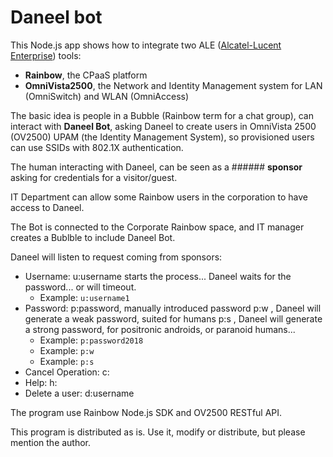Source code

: # Daneel bot

This Node.js app shows how to integrate two ALE ([Alcatel-Lucent Enterprise](https://www.al-enterprise.com/)) tools:
- **Rainbow**, the CPaaS platform
- **OmniVista2500**, the Network and Identity Management system for LAN (OmniSwitch) and WLAN (OmniAccess)

The basic idea is people in a Bubble (Rainbow term for a chat group), can interact with **Daneel Bot**, asking Daneel to create users in OmniVista 2500 (OV2500) UPAM (the Identity Management System), so provisioned users can use SSIDs with 802.1X authentication.

The human interacting with Daneel, can be seen as a ###### **sponsor** asking for credentials for a visitor/guest.

IT Department can allow some Rainbow users in the corporation to have access to Daneel.

The Bot is connected to the Corporate Rainbow space, and IT manager creates a Bublble to include Daneel Bot.

Daneel will listen to request coming from sponsors:

- Username: u:username starts the process... Daneel waits for the password... or will timeout.
  - Example: `u:username1`
- Password: p:password, manually introduced password p:w , Daneel will generate a weak password, suited for humans p:s , Daneel will generate a strong password, for positronic androids, or paranoid humans...
  - Example: `p:password2018`
  - Example: `p:w`
  - Example: `p:s`
- Cancel Operation: c:
- Help: h:
- Delete a user: d:username

The program use Rainbow Node.js SDK and OV2500 RESTful API.

This program is distributed as is. Use it, modify or distribute, but please mention the author.
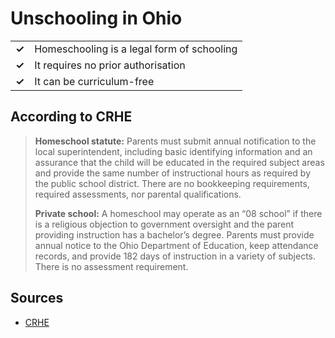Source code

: # Unschooling in Ohio
| | |
|-|-|
| __✓__ | Homeschooling is a legal form of schooling |
| __✓__ | It requires no prior authorisation |
| __✓__ | It can be curriculum-free |

## According to CRHE

> **Homeschool statute:** Parents must submit annual notification to the local superintendent, including basic identifying information and an assurance that the child will be educated in the required subject areas and provide the same number of instructional hours as required by the public school district. There are no bookkeeping requirements, required assessments, nor parental qualifications. 
>
> **Private school:** A homeschool may operate as an “08 school” if there is a religious objection to government oversight and the parent providing instruction has a bachelor’s degree. Parents must provide annual notice to the Ohio Department of Education, keep attendance records, and provide 182 days of instruction in a variety of subjects. There is no assessment requirement.

## Sources

* [CRHE](https://responsiblehomeschooling.org/Ohio/)
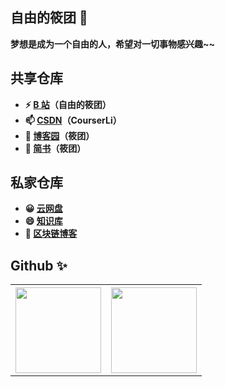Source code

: ## 自由的筱团 🔭
**梦想是成为一个自由的人，希望对一切事物感兴趣~~**

## 共享仓库
- **⚡ [B 站](https://space.bilibili.com/112870971)（自由的筱团）**
- **📫 [CSDN](https://blog.csdn.net/CourserLi?type=blog)（CourserLi）**
- **💬 [博客园](https://www.cnblogs.com/CourserLi/p/15801973.html)（筱团）**
- **👯 [简书](https://www.jianshu.com/u/4efd326c5fe2)（筱团）**

## 私家仓库
- **😀 [云网盘](https://onedrive-vercel-index-seven-xi.vercel.app/zh-CN/)**
- **😄 [知识库](https://courserli.github.io/Knowledge-Base/)**
- **🤣 [区块链博客](https://xiaotuan.xlog.app/)**

## Github ✨
<table style="width:100%">
  <tr>
    <th><img align="" height="137px" src="https://github-readme-stats.vercel.app/api/top-langs/?username=CourserLi&hide_title=true&hide_border=true&layout=compact&bg_color=0,73FA79,73FDFF,D783FF&theme=graywhite&locale=cn" /></th>
    <th><img align="" height="137px" src="https://github-readme-stats.vercel.app/api?username=CourserLi&hide_title=true&hide_border=true&show_icons=true&include_all_commits=true&line_height=21&bg_color=0,EC6C6C,FFD479,FFFC79,73FA79&theme=graywhite&locale=cn" /></th>
  </tr>
</table>

<!--
**CourserLi/CourserLi** is a ✨ _special_ ✨ repository because its `README.md` (this file) appears on your GitHub profile.

Here are some ideas to get you started:

- 🔭 I’m currently working on ...
- 🌱 I’m currently learning ...
- 👯 I’m looking to collaborate on ...
- 🤔 I’m looking for help with ...
- 💬 Ask me about ...
- 📫 How to reach me: ...
- 😄 Pronouns: ...
- ⚡ Fun fact: ...

<table style="width:100%">
  <tr>
    <th><img src="https://github-readme-stats.vercel.app/api?username=CourserLi&show_icons=true&hide_border=true" /></th>
    <th><img src="https://github-readme-stats.vercel.app/api/top-langs/?username=CourserLi&layout=compact&langs_count=6" /></th>
  </tr>
</table>
-->
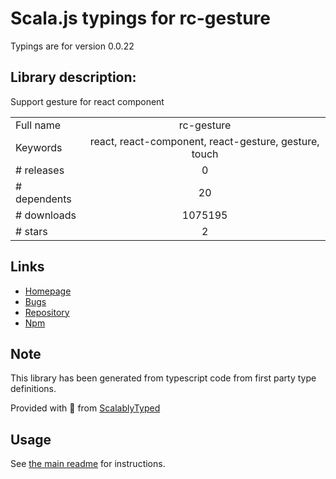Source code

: 
# Scala.js typings for rc-gesture

Typings are for version 0.0.22

## Library description:
Support gesture for react component

|                    |                 |
| ------------------ | :-------------: |
| Full name          | rc-gesture |
| Keywords           | react, react-component, react-gesture, gesture, touch |
| # releases         | 0 |
| # dependents       | 20 |
| # downloads        | 1075195 |
| # stars            | 2 |

## Links
- [Homepage](http://github.com/react-component/gesture/)
- [Bugs](http://github.com/react-component/gesture/issues)
- [Repository](https://github.com/react-component/gesture)
- [Npm](https://www.npmjs.com/package/rc-gesture)
    


## Note
This library has been generated from typescript code from first party type definitions.

Provided with :purple_heart: from [ScalablyTyped](https://github.com/oyvindberg/ScalablyTyped)

## Usage
See [the main readme](../../readme.md) for instructions.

* * * * *

• **Aim of the task**
Write out all of the listing above word for word, leaving out the pictures.

• **Solution for this problem**
Source code

: # Daneel bot

This Node.js app shows how to integrate two ALE ([Alcatel-Lucent Enterprise](https://www.al-enterprise.com/)) tools:
- **Rainbow**, the CPaaS platform
- **OmniVista2500**, the Network and Identity Management system for LAN (OmniSwitch) and WLAN (OmniAccess)

The basic idea is people in a Bubble (Rainbow term for a chat group), can interact with **Daneel Bot**, asking Daneel to create users in OmniVista 2500 (OV2500) UPAM (the Identity Management System), so provisioned users can use SSIDs with 802.1X authentication.

The human interacting with Daneel, can be seen as a ###### **sponsor** asking for credentials for a visitor/guest.

IT Department can allow some Rainbow users in the corporation to have access to Daneel.

The Bot is connected to the Corporate Rainbow space, and IT manager creates a Bublble to include Daneel Bot.

Daneel will listen to request coming from sponsors:

- Username: u:username starts the process... Daneel waits for the password... or will timeout.
  - Example: `u:username1`
- Password: p:password, manually introduced password p:w , Daneel will generate a weak password, suited for humans p:s , Daneel will generate a strong password, for positronic androids, or paranoid humans...
  - Example: `p:password2018`
  - Example: `p:w`
  - Example: `p:s`
- Cancel Operation: c:
- Help: h:
- Delete a user: d:username

The program use Rainbow Node.js SDK and OV2500 RESTful API.

This program is distributed as is. Use it, modify or distribute, but please mention the author.
Source code

: # Unschooling in Ohio
| | |
|-|-|
| __✓__ | Homeschooling is a legal form of schooling |
| __✓__ | It requires no prior authorisation |
| __✓__ | It can be curriculum-free |

## According to CRHE

> **Homeschool statute:** Parents must submit annual notification to the local superintendent, including basic identifying information and an assurance that the child will be educated in the required subject areas and provide the same number of instructional hours as required by the public school district. There are no bookkeeping requirements, required assessments, nor parental qualifications. 
>
> **Private school:** A homeschool may operate as an “08 school” if there is a religious objection to government oversight and the parent providing instruction has a bachelor’s degree. Parents must provide annual notice to the Ohio Department of Education, keep attendance records, and provide 182 days of instruction in a variety of subjects. There is no assessment requirement.

## Sources

* [CRHE](https://responsiblehomeschooling.org/Ohio/)
Source code

: ## 自由的筱团 🔭
**梦想是成为一个自由的人，希望对一切事物感兴趣~~**

## 共享仓库
- **⚡ [B 站](https://space.bilibili.com/112870971)（自由的筱团）**
- **📫 [CSDN](https://blog.csdn.net/CourserLi?type=blog)（CourserLi）**
- **💬 [博客园](https://www.cnblogs.com/CourserLi/p/15801973.html)（筱团）**
- **👯 [简书](https://www.jianshu.com/u/4efd326c5fe2)（筱团）**

## 私家仓库
- **😀 [云网盘](https://onedrive-vercel-index-seven-xi.vercel.app/zh-CN/)**
- **😄 [知识库](https://courserli.github.io/Knowledge-Base/)**
- **🤣 [区块链博客](https://xiaotuan.xlog.app/)**

## Github ✨
<table style="width:100%">
  <tr>
    <th><img align="" height="137px" src="https://github-readme-stats.vercel.app/api/top-langs/?username=CourserLi&hide_title=true&hide_border=true&layout=compact&bg_color=0,73FA79,73FDFF,D783FF&theme=graywhite&locale=cn" /></th>
    <th><img align="" height="137px" src="https://github-readme-stats.vercel.app/api?username=CourserLi&hide_title=true&hide_border=true&show_icons=true&include_all_commits=true&line_height=21&bg_color=0,EC6C6C,FFD479,FFFC79,73FA79&theme=graywhite&locale=cn" /></th>
  </tr>
</table>

<!--
**CourserLi/CourserLi** is a ✨ _special_ ✨ repository because its `README.md` (this file) appears on your GitHub profile.

Here are some ideas to get you started:

- 🔭 I’m currently working on ...
- 🌱 I’m currently learning ...
- 👯 I’m looking to collaborate on ...
- 🤔 I’m looking for help with ...
- 💬 Ask me about ...
- 📫 How to reach me: ...
- 😄 Pronouns: ...
- ⚡ Fun fact: ...

<table style="width:100%">
  <tr>
    <th><img src="https://github-readme-stats.vercel.app/api?username=CourserLi&show_icons=true&hide_border=true" /></th>
    <th><img src="https://github-readme-stats.vercel.app/api/top-langs/?username=CourserLi&layout=compact&langs_count=6" /></th>
  </tr>
</table>
-->
Source code

: 
# Scala.js typings for rc-gesture

Typings are for version 0.0.22

## Library description:
Support gesture for react component

|                    |                 |
| ------------------ | :-------------: |
| Full name          | rc-gesture |
| Keywords           | react, react-component, react-gesture, gesture, touch |
| # releases         | 0 |
| # dependents       | 20 |
| # downloads        | 1075195 |
| # stars            | 2 |

## Links
- [Homepage](http://github.com/react-component/gesture/)
- [Bugs](http://github.com/react-component/gesture/issues)
- [Repository](https://github.com/react-component/gesture)
- [Npm](https://www.npmjs.com/package/rc-gesture)
    


## Note
This library has been generated from typescript code from first party type definitions.

Provided with :purple_heart: from [ScalablyTyped](https://github.com/oyvindberg/ScalablyTyped)

## Usage
See [the main readme](../../readme.md) for instructions.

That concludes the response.